So here is the scenario:-
I ran the following code which creates neural network (uses neuralnet package in R) to approximate the function f(x)=x^2:-
set.seed(2016);
rm(list=ls());
# Prepare Training Data
attribute<-as.data.frame(sample(seq(-2,2,length=50), 50 , replace=FALSE ),ncol=1);
response<-attribute^2;
data <- cbind(attribute,response);
colnames(data)<- c("attribute","response");
# Create DNN
fit<-neuralnet(response~attribute,data=data,hidden = c(3,3),threshold=0.01);
fit$result.matrix;
This worked fine and converged in 3191 steps. Now I made a small change to the code -- I change the function being approximated. Instead of a quadratic function I used a very simple linear function f(x)=2x
. This worked fine too, then I tweaked the coefficient of x and conducted multiple runs e.g.
f(x) = 2x
f(x) = 3x
.
.
f(x) = 19x
Up to this point it worked fine. But one thing I noticed is that number of steps required to converged were dramatically increasing from 2x to 19x. The number of steps for 19x for example are astonishing 84099. This is weird that the DNN is taking so many steps to converge only for a linear function whereas for the quadratic function f(x)=x^2 it only took 3191 steps.

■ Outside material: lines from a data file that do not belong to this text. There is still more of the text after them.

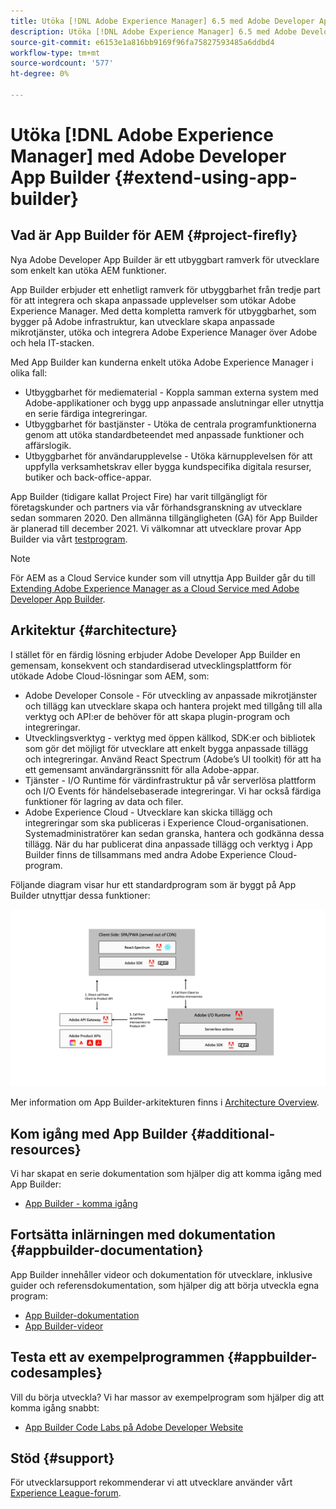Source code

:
 ```yaml
---
title: Utöka [!DNL Adobe Experience Manager] 6.5 med Adobe Developer App Builder.
description: Utöka [!DNL Adobe Experience Manager] 6.5 med Adobe Developer App Builder.
source-git-commit: e6153e1a816bb9169f96fa75827593485a6ddbd4
workflow-type: tm+mt
source-wordcount: '577'
ht-degree: 0%

---
```



# Utöka [!DNL Adobe Experience Manager] med Adobe Developer App Builder {#extend-using-app-builder}

## Vad är App Builder för AEM {#project-firefly}

Nya Adobe Developer App Builder är ett utbyggbart ramverk för utvecklare som enkelt kan utöka AEM funktioner.

App Builder erbjuder ett enhetligt ramverk för utbyggbarhet från tredje part för att integrera och skapa anpassade upplevelser som utökar Adobe Experience Manager. Med detta kompletta ramverk för utbyggbarhet, som bygger på Adobe infrastruktur, kan utvecklare skapa anpassade mikrotjänster, utöka och integrera Adobe Experience Manager över Adobe och hela IT-stacken.

Med App Builder kan kunderna enkelt utöka Adobe Experience Manager i olika fall:

* Utbyggbarhet för mediematerial - Koppla samman externa system med Adobe-applikationer och bygg upp anpassade anslutningar eller utnyttja en serie färdiga integreringar.
* Utbyggbarhet för bastjänster - Utöka de centrala programfunktionerna genom att utöka standardbeteendet med anpassade funktioner och affärslogik.
* Utbyggbarhet för användarupplevelse - Utöka kärnupplevelsen för att uppfylla verksamhetskrav eller bygga kundspecifika digitala resurser, butiker och back-office-appar.

App Builder (tidigare kallat Project Fire) har varit tillgängligt för företagskunder och partners via vår förhandsgranskning av utvecklare sedan sommaren 2020. Den allmänna tillgängligheten (GA) för App Builder är planerad till december 2021. Vi välkomnar att utvecklare provar App Builder via vårt [testprogram](http://adobe.ly/appbuilder-trial).

>[!NOTE]
>
> För AEM as a Cloud Service kunder som vill utnyttja App Builder går du till [Extending Adobe Experience Manager as a Cloud Service med Adobe Developer App Builder](https://experienceleague.adobe.com/docs/experience-manager-cloud-service/implementing/configuring-and-extending/app-builder.html).

## Arkitektur {#architecture}

I stället för en färdig lösning erbjuder Adobe Developer App Builder en gemensam, konsekvent och standardiserad utvecklingsplattform för utökade Adobe Cloud-lösningar som AEM, som:

* Adobe Developer Console - För utveckling av anpassade mikrotjänster och tillägg kan utvecklare skapa och hantera projekt med tillgång till alla verktyg och API:er de behöver för att skapa plugin-program och integreringar.
* Utvecklingsverktyg - verktyg med öppen källkod, SDK:er och bibliotek som gör det möjligt för utvecklare att enkelt bygga anpassade tillägg och integreringar. Använd React Spectrum (Adobe’s UI toolkit) för att ha ett gemensamt användargränssnitt för alla Adobe-appar.
* Tjänster - I/O Runtime för värdinfrastruktur på vår serverlösa plattform och I/O Events för händelsebaserade integreringar. Vi har också färdiga funktioner för lagring av data och filer.
* Adobe Experience Cloud - Utvecklare kan skicka tillägg och integreringar som ska publiceras i Experience Cloud-organisationen. Systemadministratörer kan sedan granska, hantera och godkänna dessa tillägg. När du har publicerat dina anpassade tillägg och verktyg i App Builder finns de tillsammans med andra Adobe Experience Cloud-program.

Följande diagram visar hur ett standardprogram som är byggt på App Builder utnyttjar dessa funktioner:

![Arkitektur](assets/firefly-architecture.jpg)

Mer information om App Builder-arkitekturen finns i [Architecture Overview](https://www.adobe.io/app-builder/docs/guides/).

## Kom igång med App Builder {#additional-resources}

Vi har skapat en serie dokumentation som hjälper dig att komma igång med App Builder:

* [App Builder - komma igång](https://www.adobe.io/app-builder/docs/getting_started/)

## Fortsätta inlärningen med dokumentation {#appbuilder-documentation}

App Builder innehåller videor och dokumentation för utvecklare, inklusive guider och referensdokumentation, som hjälper dig att börja utveckla egna program:

* [App Builder-dokumentation](https://www.adobe.io/app-builder/docs/overview/)
* [App Builder-videor](https://www.youtube.com/playlist?list=PLcVEYUqU7VRfDij-Jbjyw8S8EzW073F_o)

## Testa ett av exempelprogrammen {#appbuilder-codesamples}

Vill du börja utveckla? Vi har massor av exempelprogram som hjälper dig att komma igång snabbt:

* [App Builder Code Labs på Adobe Developer Website](https://www.adobe.io/app-builder/docs/resources/)

## Stöd {#support}

För utvecklarsupport rekommenderar vi att utvecklare använder vårt [Experience League-forum](https://experienceleaguecommunities.adobe.com/t5/project-firefly/ct-p/project-firefly).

So when I changed the function to f(x)=20x , it probably needs more steps and so I got the following warning:-
> set.seed(2016);
> rm(list=ls());
> # Prepare Training Data
> attribute<-as.data.frame(sample(seq(-2,2,length=50), 50 , replace=FALSE ),ncol=1);
> response<-attribute*20;
> data <- cbind(attribute,response);
> colnames(data)<- c("attribute","response");
>
> # Create DNN
> fit<-neuralnet(response~attribute,data=data,hidden = c(3,3),threshold=0.01);
Warning message:
algorithm did not converge in 1 of 1 repetition(s) within the stepmax
> fit$result.matrix;
So I guess I can tweak the default stepmax parameter and increase the steps. But the real question is -- why should it need so many steps just for a simple linear function like this?